Toewijzing van de bijdragen voor overtollige emissies, artikel 9, lid 4, van Verordening (EG) nr. 443/2009, zoals vastgesteld in aanpassing k) in het ontwerpbesluit van het Gemengd Comité

Artikel 9, lid 4, bepaalt dat de bijdragen terugvloeien naar de algemene begroting van de Europese Unie.

Bijgevolg is er een aanpassing opgenomen waarbij de EVA-staten bevoegd worden voor de toewijzing van de bedragen van de bijdrage voor overtollige emissies die toebehoren aan de EVA.

Toepasselijkheid van Verordening (EG) nr. 443/2009 op Liechtenstein, zoals vastgesteld in aanpassing n) in het ontwerpbesluit van het Gemengd Comité

Liechtenstein en Zwitserland onderhouden al heel lang nauwe betrekkingen. Het in 1923 gesloten verdrag inzake douane- en monetaire aangelegenheden dat voorziet in een douane- en muntunie tussen Zwitserland en Liechtenstein (LGBl. 1923 nr. 24) vormt een essentieel onderdeel van de band tussen beide landen. Dit verdrag heeft ook een aanzienlijke impact op het ecologische en budgettaire beleid van Liechtenstein. Talrijke Zwitserse milieubepalingen zijn op basis van het verdrag inzake douane- en monetaire aangelegenheden rechtstreeks van toepassing in Liechtenstein of worden opgenomen in de wetgeving van Liechtenstein op grond van de bilaterale verdragen tussen beide landen.
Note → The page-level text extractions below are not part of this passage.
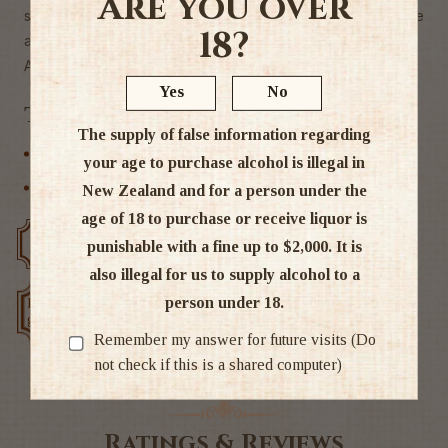
Are you over
sherry. Mellow smooth and full-flavoured with an agreeable
18?
and long after taste with remind hits of very old brandies."
Alc 30%
Yes
No
Tags
The supply of false information regarding
Brandy / Cognac
your age to purchase alcohol is illegal in
Other
New Zealand and for a person under the
age of 18 to purchase or receive liquor is
Free delivery over $200
Rated #1 in NZ
punishable with a fine up to $2,000. It is
also illegal for us to supply alcohol to a
person under 18.
Low price
Exclusive deals
guarantee
Remember my answer for future visits (Do
not check if this is a shared computer)
Ratings & Reviews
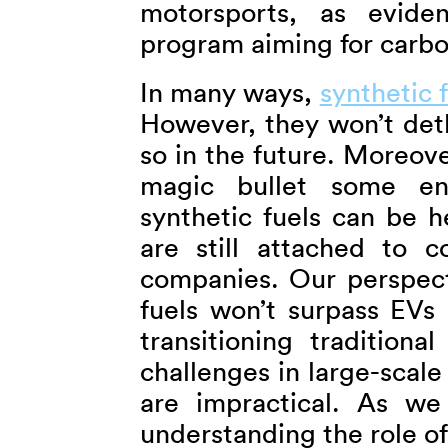
motorsports, as evide
program aiming for carbo
In many ways,
synthetic 
However, they won’t deth
so in the future. Moreover
magic bullet some env
synthetic fuels can be h
are still attached to c
companies. Our perspecti
fuels won’t surpass EVs 
transitioning tradition
challenges in large-scale
are impractical. As we
understanding the role of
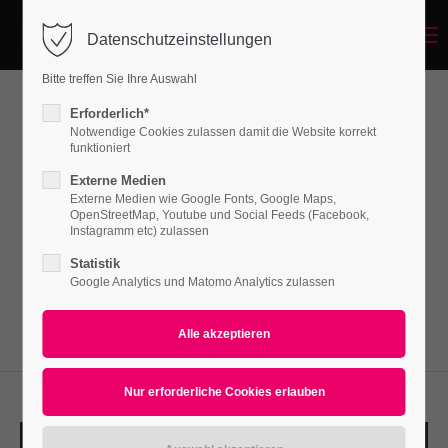
Menu
Datenschutzeinstellungen
Login
Bitte treffen Sie Ihre Auswahl
Benutzername
Erforderlich*
Image/Text Box
Notwendige Cookies zulassen damit die Website korrekt
funktioniert
Externe Medien
Passwort
Externe Medien wie Google Fonts, Google Maps,
Lorem ipsum dolor sit amet, consectetuer
OpenStreetMap, Youtube und Social Feeds (Facebook,
adipiscing elit. Aenean commodo ligula eget
Instagramm etc) zulassen
dolor. Aenean massa.
Statistik
Google Analytics und Matomo Analytics zulassen
Anmelden
Register
|
Lost your password?
Support
Lorem ipsum dolor sit amet:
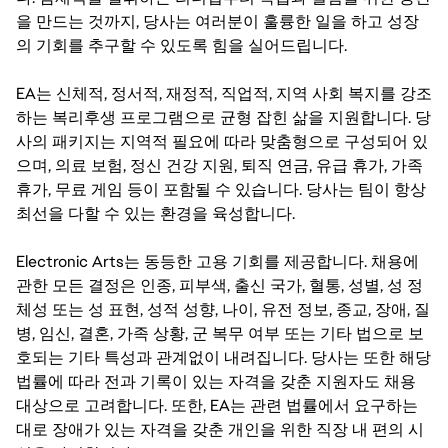
을 만드는 것까지, 당사는 여러분이 훌륭한 일을 하고 성장
의 기회를 추구할 수 있도록 힘을 실어드립니다.
EA는 신체적, 정서적, 재정적, 직업적, 지역 사회 복지를 강조
하는 복리후생 프로그램으로 균형 잡힌 삶을 지원합니다. 당
사의 패키지는 지역적 필요에 따라 맞춤형으로 구성되어 있
으며, 의료 보험, 정신 건강 지원, 퇴직 연금, 유급 휴가, 가족
휴가, 무료 게임 등이 포함될 수 있습니다. 당사는 팀이 항상
최선을 다할 수 있는 환경을 육성합니다.
Electronic Arts는 동등한 고용 기회를 제공합니다. 채용에
관한 모든 결정은 인종, 피부색, 출신 국가, 혈통, 성별, 성 정
체성 또는 성 표현, 성적 성향, 나이, 유전 정보, 종교, 장애, 질
병, 임신, 결혼, 가족 상황, 군 복무 여부 또는 기타 법으로 보
호되는 기타 특성과 관계없이 내려집니다. 당사는 또한 해당
법률에 따라 전과 기록이 있는 자격을 갖춘 지원자도 채용
대상으로 고려합니다. 또한, EA는 관련 법률에서 요구하는
대로 장애가 있는 자격을 갖춘 개인을 위한 직장 내 편의 시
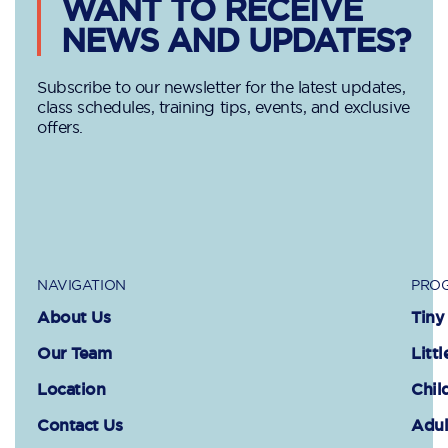
WANT TO RECEIVE
NEWS AND UPDATES?
Subscribe to our newsletter for the latest updates,
class schedules, training tips, events, and exclusive
offers.
NAVIGATION
PROG
About Us
Tiny
Our Team
Littl
Location
Chil
Contact Us
Adul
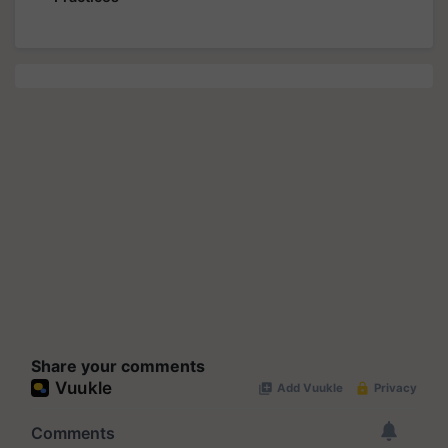
Share your comments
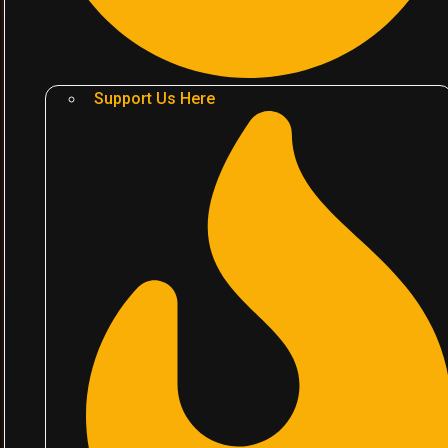
Support Us Here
Derhalve verzoekt Liechtenstein om te worden vrijgesteld van de toepassing van Verordening (EG) nr. 443/2009, aangezien door de toepassing van de Zwitserse emissienormen in Liechtenstein de in de EU-wetgeving vastgestelde doeleinden eveneens zullen worden bereikt.

3. JURIDISCHE ASPECTEN VAN HET VOORSTEL

Overeenkomstig artikel 1, lid 3, van Verordening (EG) nr. 2894/94 van de Raad houdende bepaalde wijzen van toepassing van de EER-overeenkomst stelt de Raad met betrekking tot dit soort besluiten op voorstel van de Commissie het standpunt van de Unie vast.

De Commissie dient het ontwerpbesluit van het Gemengd Comité van de EER bij de Raad in tot vaststelling als het standpunt van de Unie. De Commissie hoopt dit standpunt zo spoedig mogelijk in het Gemengd Comité van de EER te kunnen uiteenzetten.